Welcome to Faranism PR


Photo by: Niuton May

Good day,
Welcome to Faraism PR. My name is Mikaela Farasyn. I have never made a blog, wrote for a blog or kept a blog until now. I am excited to finally try it because this is an opportunity for me to express my work interests at the same time allow me to express myself. So I am going to dive head first into it.I love PR..specifically nonprofit PR.

It’s a passion of mine that was cultivated when I was a senior year in high school. When I was 14, I was diagnosed with Juvenile Rheumatoid Arthritis, a form of childhood arthritis. I stayed optimistic through it by using dance as my therapy. I continued my asserted optimistic character and was recognized for it in 2010. I was the Grand Marshal for the Bend Jingle Bell Run/Walk for Arthritis, raising awareness and being an example that children and teenagers can be diagnosed with arthritis too. Then as a high school senior, I joined the public relations committee for the event. I helped manage the social media sites and acted as a primary spokesperson for the event. It was covered by the Bend Bulletin and had a record number of participants. It entered me into the world of PR.

* **Required work**:
#1 Please duplicate the part of the blog post that opens with the words "Photo by: Niuton" and closes with "PR..specifically nonprofit PR.".
#2 According to the blog post, what condition was the writer diagnosed with at age 14?
Use only the blog post when working on these.

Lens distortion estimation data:

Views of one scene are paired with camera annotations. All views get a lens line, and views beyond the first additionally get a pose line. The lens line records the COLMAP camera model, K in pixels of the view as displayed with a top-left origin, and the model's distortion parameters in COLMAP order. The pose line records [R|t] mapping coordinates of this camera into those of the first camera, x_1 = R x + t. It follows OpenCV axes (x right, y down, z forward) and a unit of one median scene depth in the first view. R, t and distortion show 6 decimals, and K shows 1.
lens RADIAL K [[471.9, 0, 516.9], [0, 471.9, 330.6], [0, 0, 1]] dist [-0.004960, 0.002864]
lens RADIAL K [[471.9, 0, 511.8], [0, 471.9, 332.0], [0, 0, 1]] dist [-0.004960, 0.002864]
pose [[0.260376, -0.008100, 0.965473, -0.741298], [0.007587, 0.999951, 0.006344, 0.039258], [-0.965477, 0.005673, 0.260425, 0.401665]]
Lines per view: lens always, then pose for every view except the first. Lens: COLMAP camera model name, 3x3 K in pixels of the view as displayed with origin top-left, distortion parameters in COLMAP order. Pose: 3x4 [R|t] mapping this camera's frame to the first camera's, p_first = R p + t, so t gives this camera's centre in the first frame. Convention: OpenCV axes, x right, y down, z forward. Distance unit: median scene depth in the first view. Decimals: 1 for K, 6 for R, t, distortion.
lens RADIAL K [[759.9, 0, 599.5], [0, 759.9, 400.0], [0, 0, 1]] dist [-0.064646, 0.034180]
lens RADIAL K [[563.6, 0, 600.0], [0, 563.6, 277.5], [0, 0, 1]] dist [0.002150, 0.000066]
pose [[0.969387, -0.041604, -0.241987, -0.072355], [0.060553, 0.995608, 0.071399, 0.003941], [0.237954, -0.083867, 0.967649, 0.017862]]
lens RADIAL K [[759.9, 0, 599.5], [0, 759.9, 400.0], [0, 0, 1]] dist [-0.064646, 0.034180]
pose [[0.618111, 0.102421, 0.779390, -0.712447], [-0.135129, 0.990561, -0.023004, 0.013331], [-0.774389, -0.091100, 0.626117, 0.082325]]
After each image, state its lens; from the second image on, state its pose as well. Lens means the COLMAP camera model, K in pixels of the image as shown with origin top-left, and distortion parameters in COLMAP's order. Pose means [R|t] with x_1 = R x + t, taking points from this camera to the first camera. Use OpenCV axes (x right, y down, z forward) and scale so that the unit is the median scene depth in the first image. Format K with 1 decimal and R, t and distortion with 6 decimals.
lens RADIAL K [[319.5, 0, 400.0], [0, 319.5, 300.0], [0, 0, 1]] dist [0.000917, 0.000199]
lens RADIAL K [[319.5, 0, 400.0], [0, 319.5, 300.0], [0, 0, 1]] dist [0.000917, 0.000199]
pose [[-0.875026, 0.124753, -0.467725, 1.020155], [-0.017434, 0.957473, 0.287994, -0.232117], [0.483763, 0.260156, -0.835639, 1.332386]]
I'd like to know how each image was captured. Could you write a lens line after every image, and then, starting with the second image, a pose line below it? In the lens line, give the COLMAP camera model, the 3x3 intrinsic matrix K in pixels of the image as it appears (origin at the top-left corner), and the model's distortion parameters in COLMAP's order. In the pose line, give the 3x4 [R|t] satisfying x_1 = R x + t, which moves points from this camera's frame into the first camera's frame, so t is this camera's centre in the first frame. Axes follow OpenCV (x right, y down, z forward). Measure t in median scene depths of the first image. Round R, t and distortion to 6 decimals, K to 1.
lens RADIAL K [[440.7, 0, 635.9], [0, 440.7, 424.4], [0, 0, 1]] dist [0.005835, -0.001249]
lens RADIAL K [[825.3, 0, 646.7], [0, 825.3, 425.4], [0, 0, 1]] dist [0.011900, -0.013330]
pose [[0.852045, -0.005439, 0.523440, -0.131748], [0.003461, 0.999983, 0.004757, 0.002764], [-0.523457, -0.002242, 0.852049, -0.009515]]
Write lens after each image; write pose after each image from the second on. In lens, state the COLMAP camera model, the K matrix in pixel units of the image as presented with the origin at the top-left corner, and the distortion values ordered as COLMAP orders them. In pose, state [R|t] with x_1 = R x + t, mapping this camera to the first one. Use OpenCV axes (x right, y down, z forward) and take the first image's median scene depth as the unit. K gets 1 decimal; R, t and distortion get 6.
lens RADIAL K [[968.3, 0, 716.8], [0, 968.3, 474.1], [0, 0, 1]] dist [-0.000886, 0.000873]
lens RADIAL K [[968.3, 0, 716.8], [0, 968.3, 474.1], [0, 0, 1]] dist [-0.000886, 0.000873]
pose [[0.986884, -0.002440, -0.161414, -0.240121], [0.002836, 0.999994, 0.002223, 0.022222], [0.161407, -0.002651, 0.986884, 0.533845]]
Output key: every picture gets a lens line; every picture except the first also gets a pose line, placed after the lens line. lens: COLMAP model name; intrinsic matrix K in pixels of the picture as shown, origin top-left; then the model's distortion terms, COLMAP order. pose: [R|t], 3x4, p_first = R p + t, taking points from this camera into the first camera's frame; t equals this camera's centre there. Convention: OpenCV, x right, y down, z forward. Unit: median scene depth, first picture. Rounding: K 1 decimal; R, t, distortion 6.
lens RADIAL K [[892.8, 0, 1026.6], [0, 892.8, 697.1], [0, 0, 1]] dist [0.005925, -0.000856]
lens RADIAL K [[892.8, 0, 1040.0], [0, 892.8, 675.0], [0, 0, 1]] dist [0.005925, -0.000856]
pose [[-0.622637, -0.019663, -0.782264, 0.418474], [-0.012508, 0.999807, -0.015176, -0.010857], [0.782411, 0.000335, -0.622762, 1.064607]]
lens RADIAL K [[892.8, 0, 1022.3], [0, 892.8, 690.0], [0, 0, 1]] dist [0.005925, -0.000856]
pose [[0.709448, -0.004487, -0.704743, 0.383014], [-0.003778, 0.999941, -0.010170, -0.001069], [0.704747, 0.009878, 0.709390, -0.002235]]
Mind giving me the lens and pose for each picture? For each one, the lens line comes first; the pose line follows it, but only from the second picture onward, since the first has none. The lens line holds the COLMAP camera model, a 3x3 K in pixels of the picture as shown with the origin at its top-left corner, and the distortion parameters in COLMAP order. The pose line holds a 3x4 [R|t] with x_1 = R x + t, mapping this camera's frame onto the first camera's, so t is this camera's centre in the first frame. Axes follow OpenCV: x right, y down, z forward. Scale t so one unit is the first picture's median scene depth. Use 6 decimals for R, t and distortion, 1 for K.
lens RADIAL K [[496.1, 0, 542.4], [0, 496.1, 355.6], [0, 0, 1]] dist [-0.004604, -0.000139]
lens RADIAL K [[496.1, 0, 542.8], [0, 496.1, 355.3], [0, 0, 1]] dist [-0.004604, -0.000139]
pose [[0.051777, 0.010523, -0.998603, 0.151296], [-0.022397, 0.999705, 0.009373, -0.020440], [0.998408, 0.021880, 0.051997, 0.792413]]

* **Responses per task**:
#1
Photo by: Niuton May

Good day,
Welcome to Faraism PR. My name is Mikaela Farasyn. I have never made a blog, wrote for a blog or kept a blog until now. I am excited to finally try it because this is an opportunity for me to express my work interests at the same time allow me to express myself. So I am going to dive head first into it.I love PR..specifically nonprofit PR.

#2 Juvenile Rheumatoid Arthritis, a form of childhood arthritis.